0057.植物の氷結
Hoshiyan様 からの投稿雑学
 植物の葉に着く水滴は物理学的には-5~10℃くらいにならないいと凝固しないと考えられていた。氷水の凝固点は0℃と習うが、実際にはきっかけとなる核がなければ氷点下でもなかなか氷にはならない。これはご存知の過冷却現象と呼ばれるものである。しかし、実際には-2~3℃で葉の水滴は凝固してしまう。1980(昭和55)年ころまではナゾの一つであった。これには氷核活性細菌と呼ばれる細菌が関わっており、この細菌は自らを氷で包むことで冬の寒さから身を守っている。この細菌が出す氷核活性物質は水を凍りやすくする作用がある。これは農作物への霜害の原因になる。

たろうの補足
細胞内の水分が氷結してしまうと、細胞が破壊され、植物自体が死にいたる。しかし、植物は周囲の気温が氷点下になっても凍結しないよう、主に以下の3つの方法で抵抗している。

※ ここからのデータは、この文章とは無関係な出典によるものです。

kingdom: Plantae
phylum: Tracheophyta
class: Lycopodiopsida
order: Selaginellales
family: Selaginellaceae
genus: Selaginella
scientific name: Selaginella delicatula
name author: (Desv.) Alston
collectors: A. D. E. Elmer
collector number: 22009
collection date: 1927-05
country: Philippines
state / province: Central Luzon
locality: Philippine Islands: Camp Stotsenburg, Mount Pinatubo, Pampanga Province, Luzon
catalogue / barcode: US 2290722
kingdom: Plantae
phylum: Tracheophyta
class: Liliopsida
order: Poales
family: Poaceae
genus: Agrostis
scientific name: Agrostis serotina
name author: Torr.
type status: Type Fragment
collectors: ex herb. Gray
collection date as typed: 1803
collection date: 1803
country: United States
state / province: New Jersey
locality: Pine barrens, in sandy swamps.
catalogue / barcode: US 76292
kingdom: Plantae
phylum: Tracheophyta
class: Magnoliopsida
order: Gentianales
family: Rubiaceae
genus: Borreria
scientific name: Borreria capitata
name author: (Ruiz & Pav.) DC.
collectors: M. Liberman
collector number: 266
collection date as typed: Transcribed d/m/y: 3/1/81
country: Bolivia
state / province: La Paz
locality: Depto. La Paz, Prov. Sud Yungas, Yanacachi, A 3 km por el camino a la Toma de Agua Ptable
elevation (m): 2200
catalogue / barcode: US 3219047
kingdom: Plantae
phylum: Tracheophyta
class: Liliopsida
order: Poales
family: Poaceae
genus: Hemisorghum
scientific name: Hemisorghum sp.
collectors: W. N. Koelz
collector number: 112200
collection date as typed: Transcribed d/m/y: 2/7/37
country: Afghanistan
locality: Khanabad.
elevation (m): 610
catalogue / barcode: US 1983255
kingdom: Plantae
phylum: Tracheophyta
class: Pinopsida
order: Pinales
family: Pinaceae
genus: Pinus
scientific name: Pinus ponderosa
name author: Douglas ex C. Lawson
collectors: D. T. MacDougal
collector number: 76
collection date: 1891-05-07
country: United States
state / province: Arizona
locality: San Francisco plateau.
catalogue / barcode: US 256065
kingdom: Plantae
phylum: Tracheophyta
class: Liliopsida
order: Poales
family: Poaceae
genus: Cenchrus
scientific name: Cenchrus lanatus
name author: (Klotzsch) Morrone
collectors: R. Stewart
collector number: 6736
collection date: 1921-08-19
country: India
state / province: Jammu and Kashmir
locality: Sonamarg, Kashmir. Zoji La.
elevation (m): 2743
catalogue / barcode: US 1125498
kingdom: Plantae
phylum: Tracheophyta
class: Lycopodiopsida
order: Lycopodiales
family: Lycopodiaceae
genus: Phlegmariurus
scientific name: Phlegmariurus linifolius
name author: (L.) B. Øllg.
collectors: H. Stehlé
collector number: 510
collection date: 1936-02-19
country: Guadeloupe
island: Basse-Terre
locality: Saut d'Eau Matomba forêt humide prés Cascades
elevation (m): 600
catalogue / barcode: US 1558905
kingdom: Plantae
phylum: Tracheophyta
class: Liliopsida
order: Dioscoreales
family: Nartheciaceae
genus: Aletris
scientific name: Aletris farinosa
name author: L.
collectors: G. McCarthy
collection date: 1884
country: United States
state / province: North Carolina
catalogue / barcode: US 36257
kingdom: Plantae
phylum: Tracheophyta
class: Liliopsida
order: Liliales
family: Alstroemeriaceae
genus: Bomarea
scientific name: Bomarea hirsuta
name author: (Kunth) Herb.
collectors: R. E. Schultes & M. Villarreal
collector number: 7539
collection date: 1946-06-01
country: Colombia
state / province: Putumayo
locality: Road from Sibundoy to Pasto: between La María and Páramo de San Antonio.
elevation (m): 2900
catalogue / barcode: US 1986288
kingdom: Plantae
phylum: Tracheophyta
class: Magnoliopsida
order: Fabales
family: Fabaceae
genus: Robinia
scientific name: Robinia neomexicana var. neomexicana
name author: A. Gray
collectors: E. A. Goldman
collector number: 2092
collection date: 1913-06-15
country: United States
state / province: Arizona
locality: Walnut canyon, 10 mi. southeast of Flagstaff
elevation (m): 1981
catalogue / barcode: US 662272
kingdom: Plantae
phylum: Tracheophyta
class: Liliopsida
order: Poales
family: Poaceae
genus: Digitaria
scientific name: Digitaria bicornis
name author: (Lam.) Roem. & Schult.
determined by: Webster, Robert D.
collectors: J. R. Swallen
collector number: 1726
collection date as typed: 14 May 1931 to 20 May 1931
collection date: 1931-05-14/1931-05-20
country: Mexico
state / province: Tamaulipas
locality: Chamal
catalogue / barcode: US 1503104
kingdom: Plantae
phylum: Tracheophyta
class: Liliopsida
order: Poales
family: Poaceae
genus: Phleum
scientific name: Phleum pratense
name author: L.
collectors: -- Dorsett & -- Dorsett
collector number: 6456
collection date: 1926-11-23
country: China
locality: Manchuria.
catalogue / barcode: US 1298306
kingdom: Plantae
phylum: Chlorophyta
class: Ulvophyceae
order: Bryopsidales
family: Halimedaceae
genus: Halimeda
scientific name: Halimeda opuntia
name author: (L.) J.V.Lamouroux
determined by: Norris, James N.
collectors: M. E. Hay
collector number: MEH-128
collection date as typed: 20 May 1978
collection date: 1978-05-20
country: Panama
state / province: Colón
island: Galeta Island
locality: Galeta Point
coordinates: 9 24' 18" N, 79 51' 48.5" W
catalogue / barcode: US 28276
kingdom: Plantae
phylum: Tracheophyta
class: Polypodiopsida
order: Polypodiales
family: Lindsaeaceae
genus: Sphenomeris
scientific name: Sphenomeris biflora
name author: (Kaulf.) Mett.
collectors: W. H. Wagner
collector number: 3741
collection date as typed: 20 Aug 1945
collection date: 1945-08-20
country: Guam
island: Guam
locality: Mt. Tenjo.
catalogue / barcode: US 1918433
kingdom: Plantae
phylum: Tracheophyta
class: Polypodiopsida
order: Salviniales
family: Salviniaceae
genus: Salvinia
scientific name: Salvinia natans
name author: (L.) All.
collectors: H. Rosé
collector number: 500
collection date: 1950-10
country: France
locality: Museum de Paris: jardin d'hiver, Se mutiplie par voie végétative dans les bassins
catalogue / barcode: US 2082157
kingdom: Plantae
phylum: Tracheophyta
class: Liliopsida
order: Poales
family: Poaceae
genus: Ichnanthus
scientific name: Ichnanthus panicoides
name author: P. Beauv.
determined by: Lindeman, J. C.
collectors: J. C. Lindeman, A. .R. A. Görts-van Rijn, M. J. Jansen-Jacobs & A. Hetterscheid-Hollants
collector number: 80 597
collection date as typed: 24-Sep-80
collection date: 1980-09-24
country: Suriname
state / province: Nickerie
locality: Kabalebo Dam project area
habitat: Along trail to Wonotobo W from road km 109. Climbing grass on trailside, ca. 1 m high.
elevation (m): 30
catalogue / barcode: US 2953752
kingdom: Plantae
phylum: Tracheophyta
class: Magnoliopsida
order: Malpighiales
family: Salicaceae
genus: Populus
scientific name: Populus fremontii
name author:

 1)0℃以下にならない地中や水中を生息地に選び、氷点下の温度を避ける
 2)過冷却現象の利用や細胞内を乾燥させることにより、凍結そのものを回避させる
 3)細胞壁の外側に接する部分で水分を凍結させることにより、細胞内部の破壊を防ぐ
 ちなみに(2)の「細胞内の乾燥」と(3)の「細胞壁外側での水分の凍結」の違いは、(2)が水分を外部に放出するのに対し、(3)は氷となった水分が細胞と接しており、暖かくなれば再び細胞内部にその水分を供給できることである。
また、気温が低くなると多量に合成される特殊なタンパク質や、低温にさらされた時にだけ発生する特殊な遺伝子(低温誘導性遺伝子)の存在も知られており、氷点下時の植物の生命維持に役立っている。
過冷却現象は水に限らず多くの物質でも起きることが知られている。しかし、その状態を維持できるのは物質が極めて安定した状態にある時のみで、ちょっとした振動やわずかな異物の混入により、すぐに固体化してしまう。
農作物に対しては霜害をもたらす氷核活性細菌を逆に利用して、作物に害をもたらす越冬害虫の体細胞を凍結させ致死させる微生物農薬や、多少気温が高くても融けにくいスキー場の人工降雪剤などが開発されている。